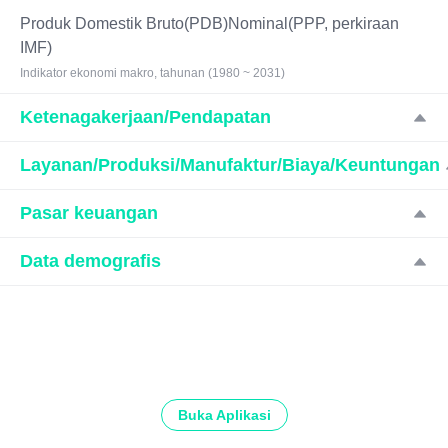
Produk Domestik Bruto(PDB)Nominal(PPP, perkiraan
IMF)
Indikator ekonomi makro, tahunan (1980 ~ 2031)
Ketenagakerjaan/Pendapatan
Layanan/Produksi/Manufaktur/Biaya/Keuntungan
Pasar keuangan
Data demografis
Buka Aplikasi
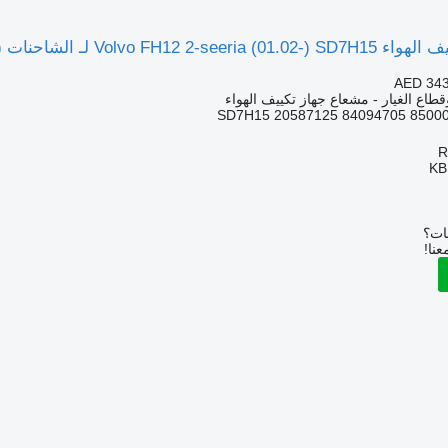
Volvo FH12, FH16, NH12, FH, VNL780 (1993-2014)
AED 343
قطاع الغيار - مشعاع جهاز تكييف الهواء
SD7H15 20587125 84094705 8500
KB
بات؟
عنا!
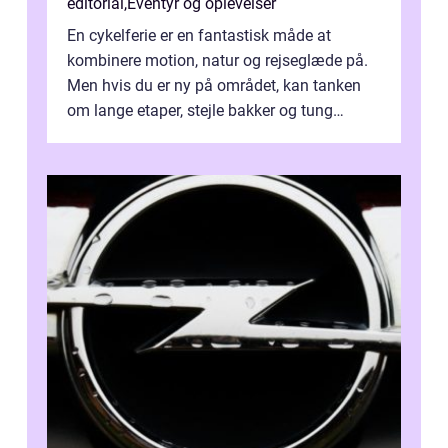
editorial
,
Eventyr og oplevelser
En cykelferie er en fantastisk måde at
kombinere motion, natur og rejseglæde på.
Men hvis du er ny på området, kan tanken
om lange etaper, stejle bakker og tung
bagage vi...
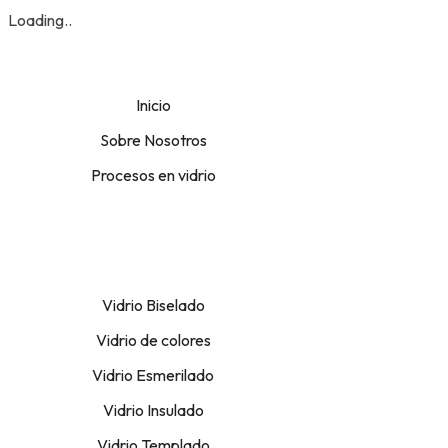
Loading..
Inicio
Sobre Nosotros
Procesos en vidrio
Vidrio Biselado
Vidrio de colores
Vidrio Esmerilado
Vidrio Insulado
Vidrio Templado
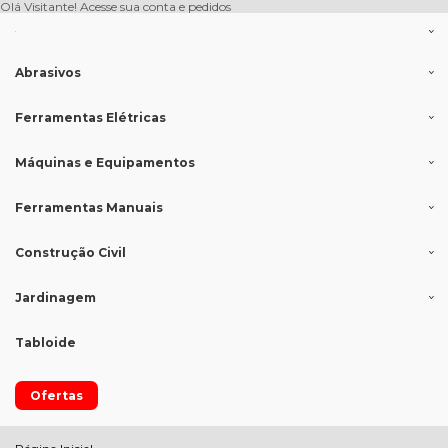
Olá Visitante!
Acesse sua conta e pedidos
Abrasivos
Ferramentas Elétricas
Máquinas e Equipamentos
Ferramentas Manuais
Construção Civil
Jardinagem
Tabloide
Ofertas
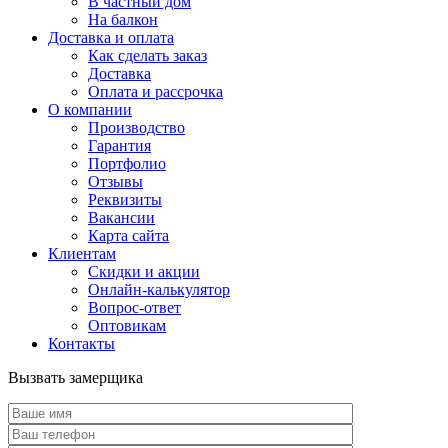
В частный дом
На балкон
Доставка и оплата
Как сделать заказ
Доставка
Оплата и рассрочка
О компании
Производство
Гарантия
Портфолио
Отзывы
Реквизиты
Вакансии
Карта сайта
Клиентам
Скидки и акции
Онлайн-калькулятор
Вопрос-ответ
Оптовикам
Контакты
Вызвать замерщика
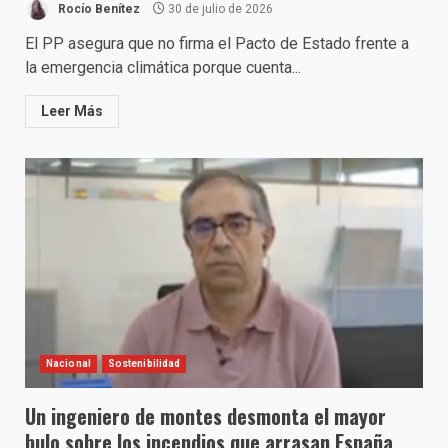
Rocío Benítez
30 de julio de 2026
El PP asegura que no firma el Pacto de Estado frente a
la emergencia climática porque cuenta...
Leer Más
Nacional
Sostenibilidad
Un ingeniero de montes desmonta el mayor
bulo sobre los incendios que arrasan España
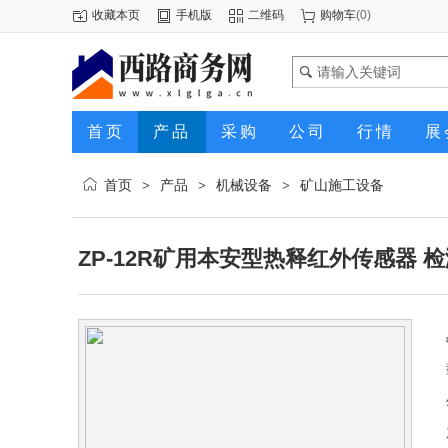
收藏本页
手机版
二维码
购物车
(
0
)
首页
产品
采购
公司
行情
展
首页
产品
机械设备
矿山施工设备
>
>
>
ZP-12R矿用本安型热释红外传感器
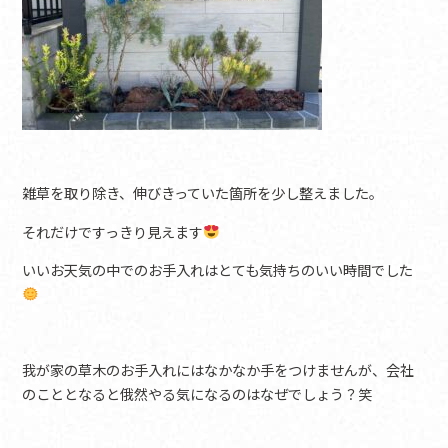
雑草を取り除き、伸びきっていた箇所を少し整えました。
それだけですっきり見えます
いいお天気の中でのお手入れはとても気持ちのいい時間でした
我が家の草木のお手入れにはなかなか手をつけませんが、会社
のこととなると俄然やる気になるのはなぜでしょう？笑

**GOAL OF THE EXERCISE**
How many lines in the data above contain the word "Ferramentas"? Treat uppercase and lowercase as different, and reply with the number alone.

**RESULT BELOW**
2